It’s largely the same as the old joypad but with a few tweaks – including a more grippy texture.
The joypad is more comfortable to hold and there’s now a Share button too, but there’s not much new beyond that.
PlayStation arguably has the edge here with its new DualSense controller, which has adjustable tension in the triggers to boost immersion, as well as a built-in speaker.
It’s a shame Microsoft didn’t bundle any brilliant additional tricks into the joypad, but it’s not a bad controller by any means.
And it’s certainly a safer design that the DualSense joypad, if that’s your thing.
Xbox set-up is fast: HDMI into the telly, connect to WiFi and you’re done in minutes.
Downloading games and installing massive patches is still a problem, but by no means exclusive to Xbox.
Xbox Series X specs and performance
On paper, both the Xbox Series X and PS5 are extremely powerful.
They use 8-core processors, although the Xbox is clocked slightly higher.
And it offers 12 teraflops of graphical output – that’s 12 trillion operations per second.
It trumps the 10.3 teraflops in the PS5, though that probably isn’t (and shouldn’t!) be the deciding factor for you.
What’s important is that Microsoft offers 4K gaming at up to 120 frames per second.
It’s an impressive feat, and will require a 4K telly on your part – though they come relatively cheaply these days.
A highlight of the new generation of consoles is ray-tracing, which features in many new games being released.
Graphical engines accurately map how light and shadows reflect, making them infinitely more realistic than ever before.
It requires a lot of processing power, but it’s a major boost to visuals – and the new Xbox is tough enough to handle this graphical revolution.

Data provided -

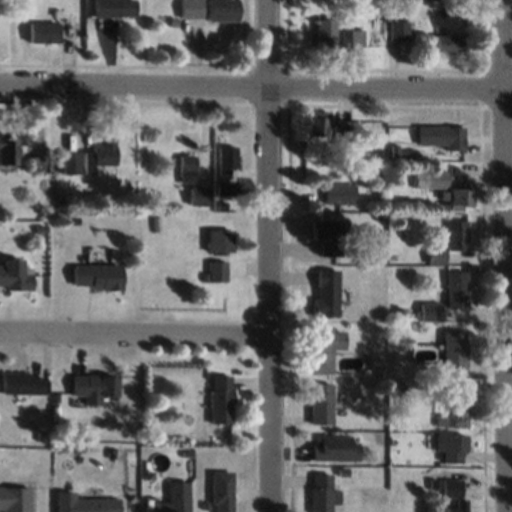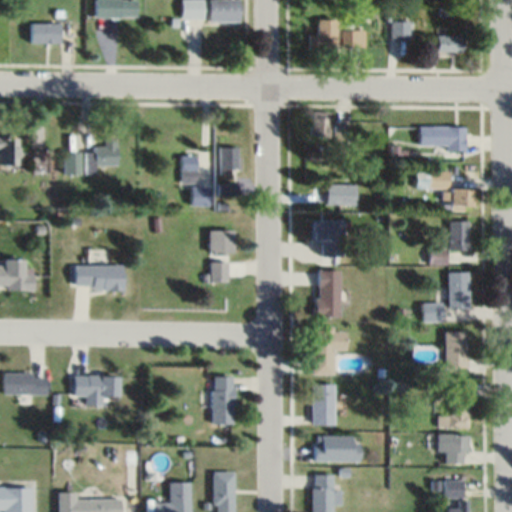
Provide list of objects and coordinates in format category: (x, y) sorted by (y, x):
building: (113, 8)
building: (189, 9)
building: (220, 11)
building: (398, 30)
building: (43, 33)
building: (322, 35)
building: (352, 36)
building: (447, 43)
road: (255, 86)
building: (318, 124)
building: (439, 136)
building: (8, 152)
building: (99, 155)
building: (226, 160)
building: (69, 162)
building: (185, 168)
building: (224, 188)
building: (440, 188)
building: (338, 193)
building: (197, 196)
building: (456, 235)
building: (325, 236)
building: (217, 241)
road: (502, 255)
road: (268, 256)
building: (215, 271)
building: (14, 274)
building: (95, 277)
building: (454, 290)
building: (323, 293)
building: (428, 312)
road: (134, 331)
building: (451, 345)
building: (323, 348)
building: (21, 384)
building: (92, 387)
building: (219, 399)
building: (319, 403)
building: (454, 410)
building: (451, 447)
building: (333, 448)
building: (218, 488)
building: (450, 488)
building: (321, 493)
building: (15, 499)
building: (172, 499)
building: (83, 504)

--

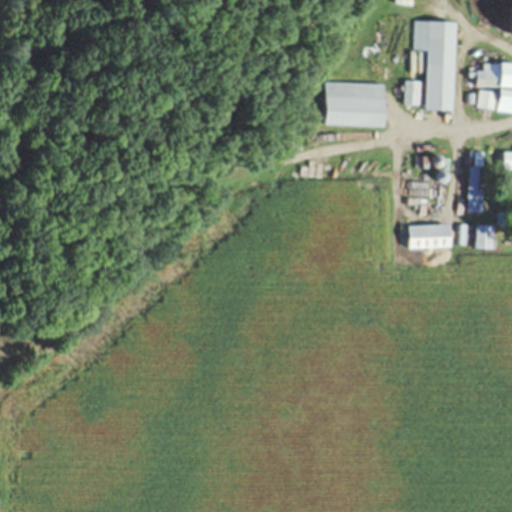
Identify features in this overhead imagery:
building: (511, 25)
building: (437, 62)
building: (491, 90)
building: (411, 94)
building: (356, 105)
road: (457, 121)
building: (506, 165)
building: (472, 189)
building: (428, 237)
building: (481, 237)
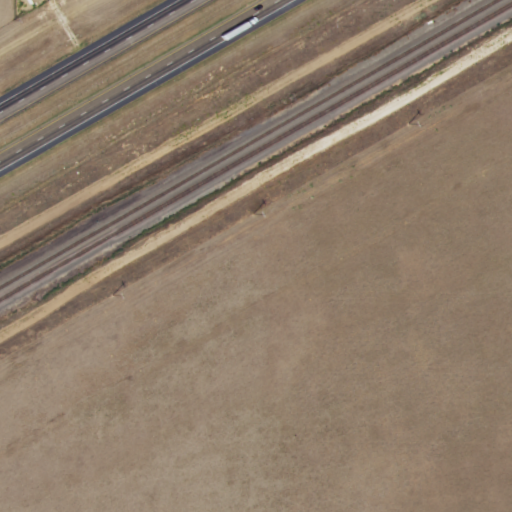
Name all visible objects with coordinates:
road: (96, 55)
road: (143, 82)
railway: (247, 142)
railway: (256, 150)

What this exercise asks -
• 1. How would you render this sentence from the Xbox Series X review in Spanish: "What's important is that Microsoft offers 4K gaming at up to 120 frames per second."
• 2. Can you transcribe the part of the Xbox Series X review that opens with the words containing "It’s a shame" and closes with "that’s your thing."?

Answers for this exercise -
• 1. Lo importante es que Microsoft ofrece juegos en 4K a hasta 120 fotogramas por segundo.

• 2.
It’s a shame Microsoft didn’t bundle any brilliant additional tricks into the joypad, but it’s not a bad controller by any means.
And it’s certainly a safer design that the DualSense joypad, if that’s your thing.